In his sworn defence, the Accused admitted that he and the Deceased were friends and that they had been drinking alcohol together that day. He told the court that they went to collect the Deceased’s clothes from PW 1’s shop but he (Accused) left the Deceased there to go and look for a lady who owed him money. He said that when he went back to the scene, he met the group of people who started beating him asking him what had happened to the deceased.

He said that he was not present when the Deceased fell down. My finding however is that the Accused was not totally truthful in his evidence, he was actually at the scene when the deceased fell and sustained the injuries in question.

PW 1 who was the first one at the scene found the Accused standing at the scene next to the deceased as the latter vomited blood. PW 1 did not however see the Accused hit the deceased. She had only seen him pulling the Accused to take him to a room behind the shop so that he could sleep but the deceased resisted.

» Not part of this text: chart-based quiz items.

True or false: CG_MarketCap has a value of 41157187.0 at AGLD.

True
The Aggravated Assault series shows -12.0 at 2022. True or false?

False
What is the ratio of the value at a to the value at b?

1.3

The evidence on record is that as at the time the Deceased sustained the injuries he succumbed to, he was with the Accused. There was no other person present. Unfortunately, the stick said to have been suspected to be the murder weapon was not linked to the Accused in any way. What is evident is that the deceased did fall down and sustain the injuries that led to his death.

The question that arises for determination is whether it is the Accused person who was responsible for the said fall. There is a possibility that the 2 who were very drunk were pulling each other when the deceased fell – as PW 2 stated. There is also a possibility that the deceased was hit with a piece of wood from behind – as he is said to have told PW 1. He (deceased) did not nonetheless tell PW1 that it was the Accused who hit him from behind.

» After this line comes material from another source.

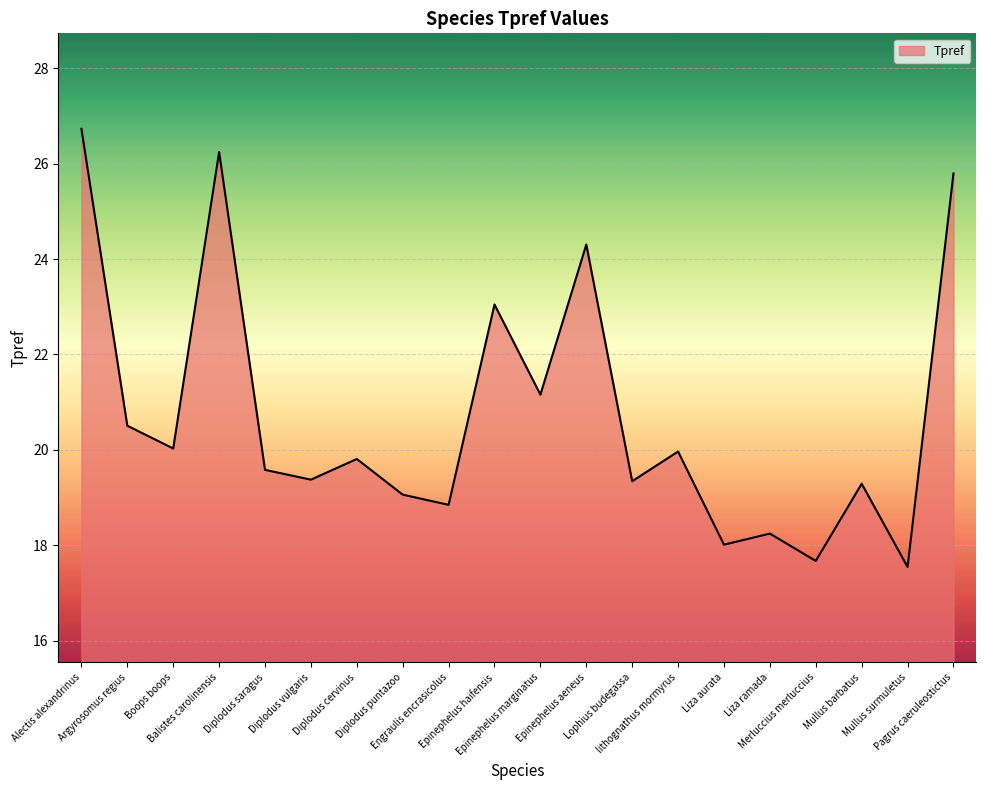

Is it true that the value at Liza aurata is 18.0?

True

The 2 had been drinking together; They were relatives or close friends; They had not disagreed at all even upto the last moment when PW 1 heard the bang behind her shop. Why therefore would the Accused hit him? As stated earlier on, the purported weapon was not connected to the Accused. Nor was it infact taken to the Government analyst to ascertain whether indeed it was stained with the Deceased’s blood.

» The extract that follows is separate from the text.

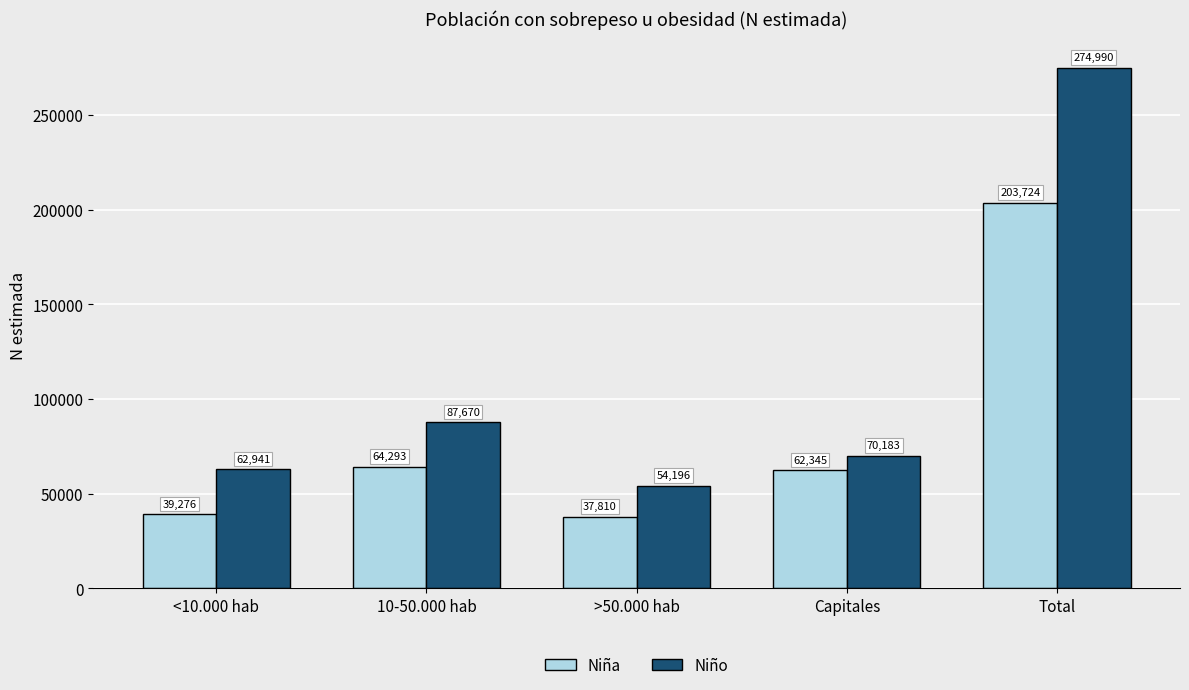

Is it true that Niña equals 39276 at <10.000 hab?

True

Although there is very strong suspicion that the Accused could have hit the Deceased causing him to fall and injure himself, the possibility that the deceased who was drunk could have tripped and fallen on his own cannot be ruled out. There is therefore a considerable doubt as to how the deceased met his death. The law requires that such a doubt be resolved in favour of the Accused person. Suspicion however strong cannot be used to found a conviction. A conviction under these circumstances would be very unsafe.

For these reasons, the Accused is given the benefit of doubt and acquitted under section 322(2) of the Criminal Procedure Code. He shall be set at liberty unless he is otherwise lawfully held.

W. KARANJA

JUDGE

Signed by the above but dated and delivered at Embu this 5th day of April 2011 by the undersigned.